Shifts in demand

Shifts in demand occurs when price remain constant but there is an increase or decrease in the quantity demanded. This is caused by a change in available resource, let's say you have $10 and it is enough to buy 10 sodas and some chips for the crew but sodas sell for $1.00 on where you're at. Therefore the demand for the sodas would decrease with the rise in price. You might be forced to either sacrifice the chips and just buy the 10 sodas anyway or just buy whatever number of sodas would fit with your available money so that you could still buy the chips. Luckily a friend contributed another $10 so you could still buy 10 sodas without sacrificing the chips. Because of an increase of your available disposable resource, the demand curve would increase without a decrease in price because you now have more money. A rise on average income of consumers would keep demand steady or increase even when prices of common goods go up or remain unchanged. One example is oil, if it gets too high but salaries don't keep up with it, you limit your driving or not drive at all. You might buy fuel efficient cars, since these cars consume less fuel but its not as fun to drive as a V-8, you would sacrifice the fun for your limited resource. All of these combined would decrease the demand for gasoline. If salaries go in lockstep with the rise of oil then the demand would remain constant or even increase.
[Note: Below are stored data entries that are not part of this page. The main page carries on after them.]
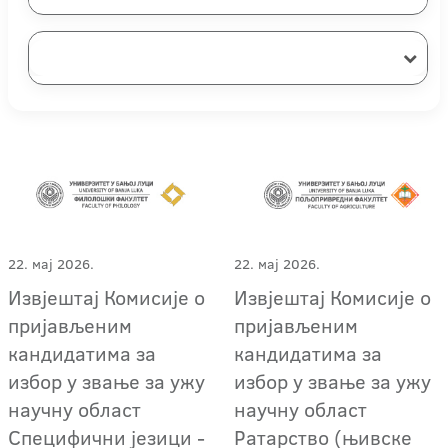
22. мај 2026.
22. мај 2026.
Извјештај Комисије о
Извјештај Комисије о
пријављеним
пријављеним
кандидатима за
кандидатима за
избор у звање за ужу
избор у звање за ужу
научну област
научну област
Специфични језици -
Ратарство (њивске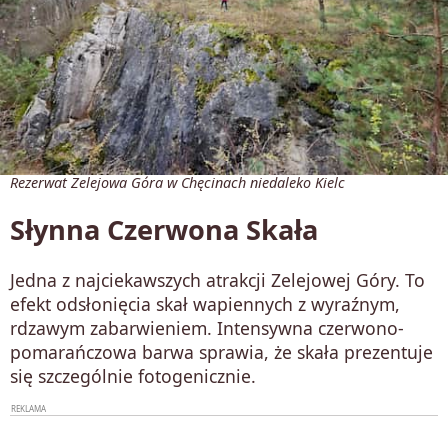
Rezerwat Zelejowa Góra w Chęcinach niedaleko Kielc
Słynna Czerwona Skała
Jedna z najciekawszych atrakcji Zelejowej Góry. To
efekt odsłonięcia skał wapiennych z wyraźnym,
rdzawym zabarwieniem. Intensywna czerwono-
pomarańczowa barwa sprawia, że skała prezentuje
się szczególnie fotogenicznie.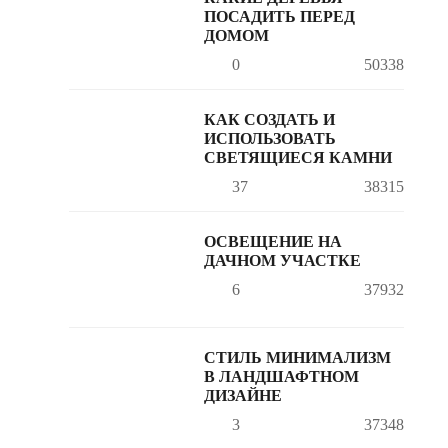
ПОСАДИТЬ ПЕРЕД
ДОМОМ
0
50338
КАК СОЗДАТЬ И
ИСПОЛЬЗОВАТЬ
СВЕТЯЩИЕСЯ КАМНИ
37
38315
ОСВЕЩЕНИЕ НА
ДАЧНОМ УЧАСТКЕ
6
37932
СТИЛЬ МИНИМАЛИЗМ
В ЛАНДШАФТНОМ
ДИЗАЙНЕ
3
37348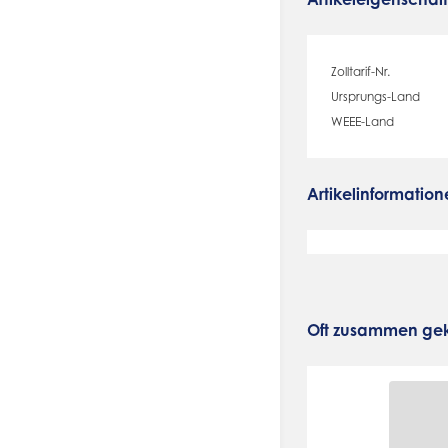
Zolltarif-Nr.
Ursprungs-Land
WEEE-Land
Artikelinformation
Oft zusammen gek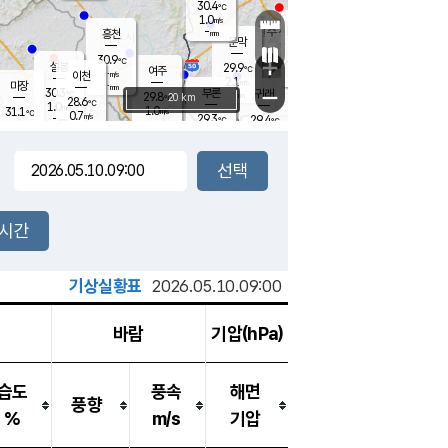
30.4
℃
강림
1.0
m/s
원주
-
흥천
mm
28.6
℃
문막
0.9
m/s
28.4
℃
30.9
-
℃
mm
+
1.2
설봉
m/s
29.9
℃
여주
-
m/s
이천
-
mm
2.1
m/s
-
마장
mm
신림
30.3
부론
-
귀래
−
℃
mm
29.8
20 km
℃
28.6
℃
1.0
m/s
1.0
31.1
m/s
℃
29.1
0.7
m/s
℃
-
29.3
29.4
mm
℃
-
℃
mm
1.4
m/s
-
2.2
mm
m/s
0.7
0.1
m/s
m/s
-
mm
-
백운
mm
-
-
mm
mm
백암
장호원
28.7
℃
0.5
m/s
30.2
℃
31.2
엄정
℃
-
mm
1.4
m/s
0.7
m/s
노은
-
mm
-
30.5
mm
℃
개
2시간
0.3
m/s
29.8
℃
-
mm
8
1.2
℃
m/s
-
m/s
mm
m
기상실황표
2026.05.10.09:00
바람
기압(hPa)
습도
풍속
해면
풍향
%
m/s
기압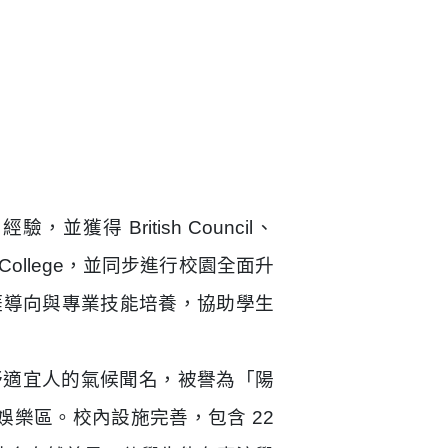
培訓經驗，並獲得
British Council
、
r College，並同步進行校園全面升
職涯導向與專業技能培養，協助學生
舒適宜人的氣候聞名，被譽為「陽
娛樂區。校內設施完善，包含 22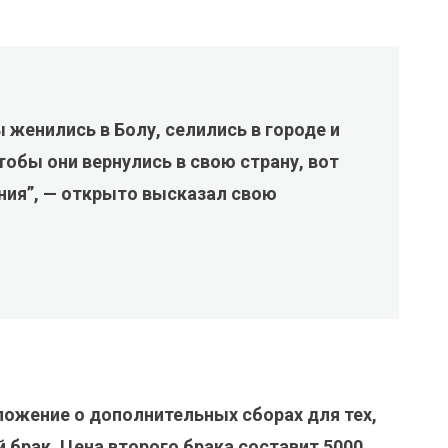
 женились в Болу, селились в городе и
тобы они вернулись в свою страну, вот
ния”, — открыто высказал свою
ожение о дополнительных сборах для тех,
й брак. Цена второго брака составит 5000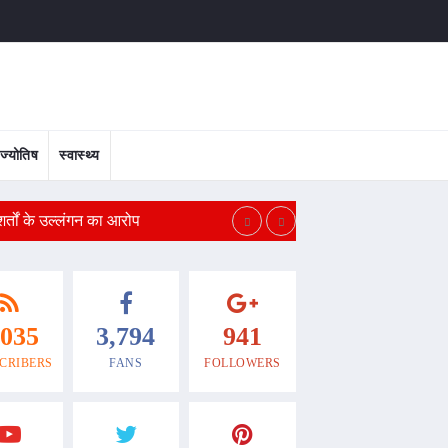
ज्योतिष
स्वास्थ्य
शर्तों के उल्लंगन का आरोप
तहलका पत्रकार को रेप केस 
,035
3,794
941
CRIBERS
FANS
FOLLOWERS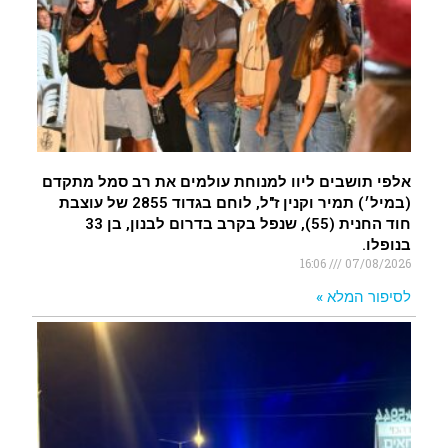
אלפי תושבים ליוו למנוחת עולמים את רב סמל מתקדם
(במיל׳) תמיר וקנין ז"ל, לוחם בגדוד 2855 של עוצבת
חוד החנית (55), שנפל בקרב בדרום לבנון, בן 33
בנופלו.
16:06
07/08/2026
לסיפור המלא »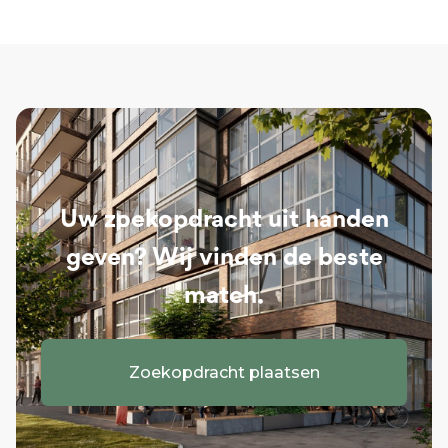
Uw zoekopdracht uit handen
geven? Wij vinden de beste
match.
Zoekopdracht plaatsen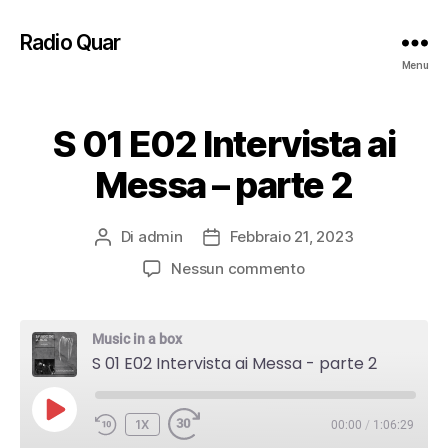
Radio Quar
Menu
S 01 E02 Intervista ai
Messa – parte 2
Di
admin
Febbraio 21, 2023
Autore
Data
articolo
dell'articolo
su
Nessun commento
S
01
E02
Music in a box
Intervista
S 01 E02 Intervista ai Messa - parte 2
ai
Messa
PLAY
–
1X
00:00
/
1:06:29
EPISODE
parte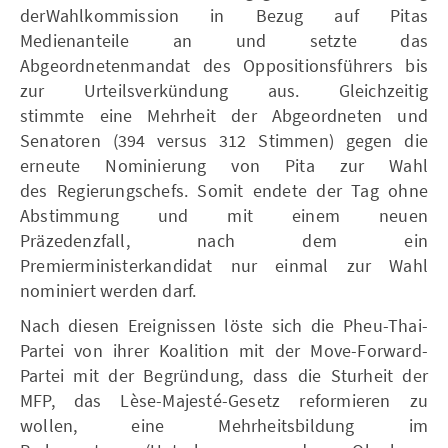
derWahlkommission in Bezug auf Pitas
Medienanteile an und setzte das
Abgeordnetenmandat des Oppositionsführers bis
zur Urteilsverkündung aus. Gleichzeitig
stimmte eine Mehrheit der Abgeordneten und
Senatoren (394 versus 312 Stimmen) gegen die
erneute Nominierung von Pita zur Wahl
des Regierungschefs. Somit endete der Tag ohne
Abstimmung und mit einem neuen
Präzedenzfall, nach dem ein
Premierministerkandidat nur einmal zur Wahl
nominiert werden darf.
Nach diesen Ereignissen löste sich die Pheu-Thai-
Partei von ihrer Koalition mit der Move-Forward-
Partei mit der Begründung, dass die Sturheit der
MFP, das Lèse-Majesté-Gesetz reformieren zu
wollen, eine Mehrheitsbildung im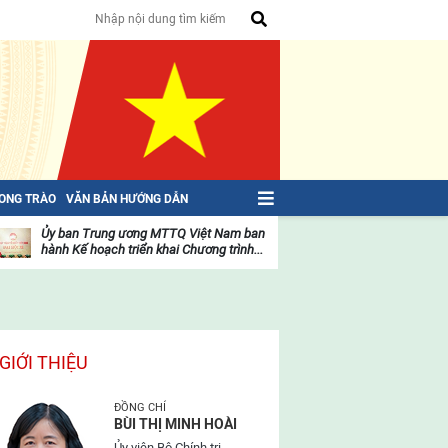
HONG TRÀO
VĂN BẢN HƯỚNG DẪN
Ủy ban Trung ương MTTQ Việt Nam ban
Toàn văn NGHỊ QU
hành Kế hoạch triển khai Chương trình...
toàn quốc Mặt trậ
oạt
Hoạt
ộng
động
ủa
của
ặt
mặt
rận
trận
GIỚI THIỆU
ĐỒNG CHÍ
BÙI THỊ MINH HOÀI
Ủy viên Bộ Chính trị,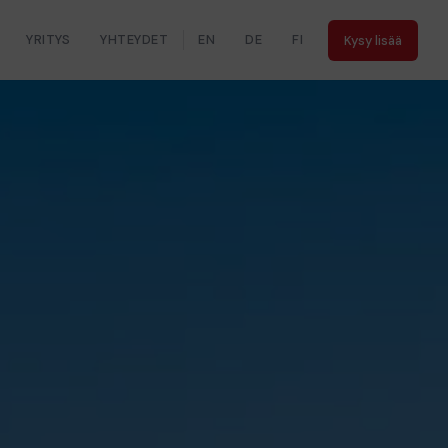
YRITYS
YHTEYDET
EN
DE
FI
Kysy lisää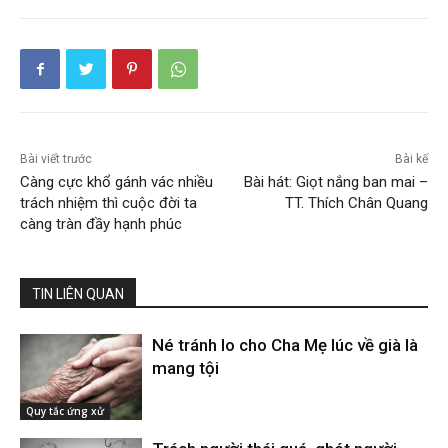
Bài viết trước
Bài kế
Càng cực khổ gánh vác nhiều
Bài hát: Giọt nắng ban mai –
trách nhiệm thì cuộc đời ta
TT. Thích Chân Quang
càng tràn đầy hạnh phúc
TIN LIÊN QUAN
Né tránh lo cho Cha Mẹ lúc về già là
mang tội
Quy tắc ứng xử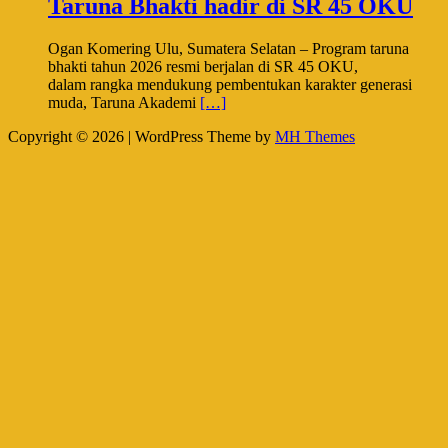
Taruna Bhakti hadir di SR 45 OKU
Ogan Komering Ulu, Sumatera Selatan – Program taruna
bhakti tahun 2026 resmi berjalan di SR 45 OKU,
dalam rangka mendukung pembentukan karakter generasi
muda, Taruna Akademi
[…]
Copyright © 2026 | WordPress Theme by
MH Themes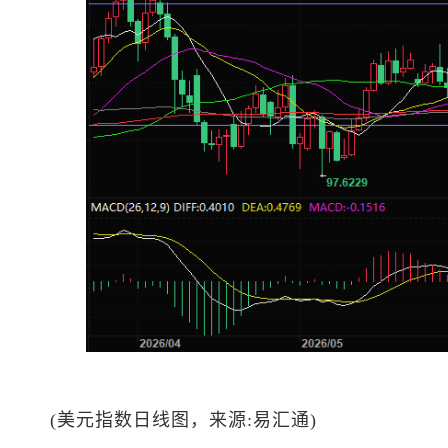
(
美元指数
日线图，来源:易汇通)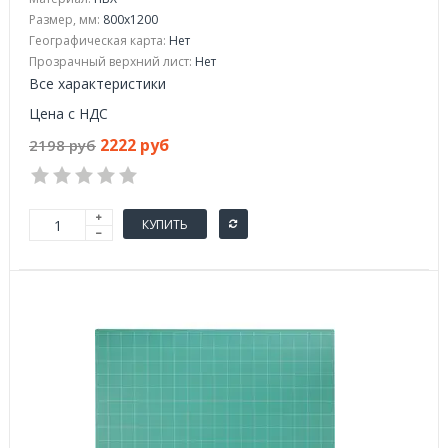
Размер, мм:
800х1200
Географическая карта:
Нет
Прозрачный верхний лист:
Нет
Все характеристики
Цена с НДС
2222 руб
2198 руб
КУПИТЬ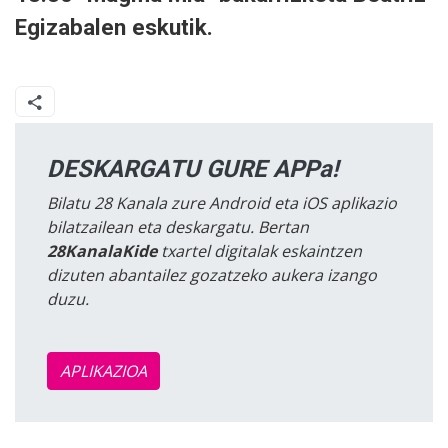
Egizabalen eskutik.
DESKARGATU GURE APPa!
Bilatu 28 Kanala zure Android eta iOS aplikazio
bilatzailean eta deskargatu. Bertan
28KanalaKide
txartel digitalak eskaintzen
dizuten abantailez gozatzeko aukera izango
duzu.
APLIKAZIOA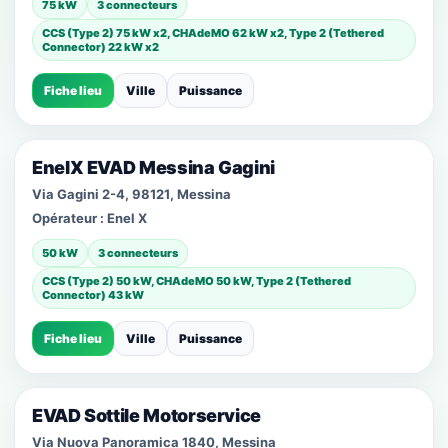
75 kW
3 connecteurs
CCS (Type 2) 75 kW x2, CHAdeMO 62 kW x2, Type 2 (Tethered
Connector) 22 kW x2
Fiche lieu
Ville
Puissance
EnelX EVAD Messina Gagini
Via Gagini 2-4, 98121, Messina
Opérateur :
Enel X
50 kW
3 connecteurs
CCS (Type 2) 50 kW, CHAdeMO 50 kW, Type 2 (Tethered
Connector) 43 kW
Fiche lieu
Ville
Puissance
EVAD Sottile Motorservice
Via Nuova Panoramica 1840, Messina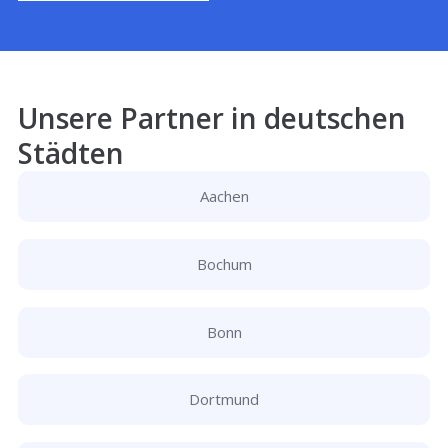
Unsere Partner in deutschen
Städten
Aachen
Bochum
Bonn
Dortmund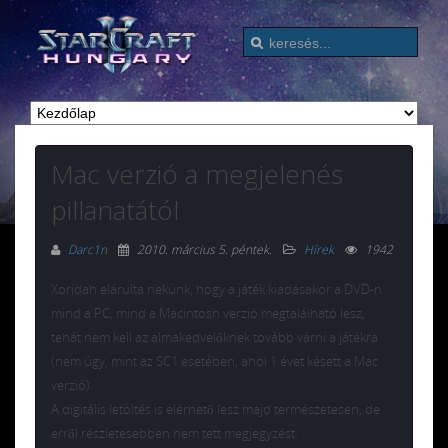
Mac verzió a megjelenés
pillanatától
Darc1n
2010. március 5. péntek
.
Hírek
1942
Xoridah elárulta nekünk, hogy a játék kiadásakor a DVD-n
mind a PC, mind a Macintosh verzió megtalálható lesz,
tehát nem kell az almakedvelőknek tovább várni a játékra
(nem úgy, mint az SC1 esetében, ahol 1 évet késett a Mac
verzió).
A digitális letöltés is elérhető lesz majd természetesen, de
erről részletesebben nem tett megjegyzést.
When incomes increase but demand for the good decreases, that means there is a superior type of that good now in demand because more people could now afford it. When you got tons of money, you would always want to buy top of the line cars like Ferrari or Porsche and ignore cheap ones. People with insufficient incomes can't buy these but instead purchases the practical mass produced cars at a cheaper price. Suppose incomes spiked up 100% miraculously, then the demand for inferior cars would decrease.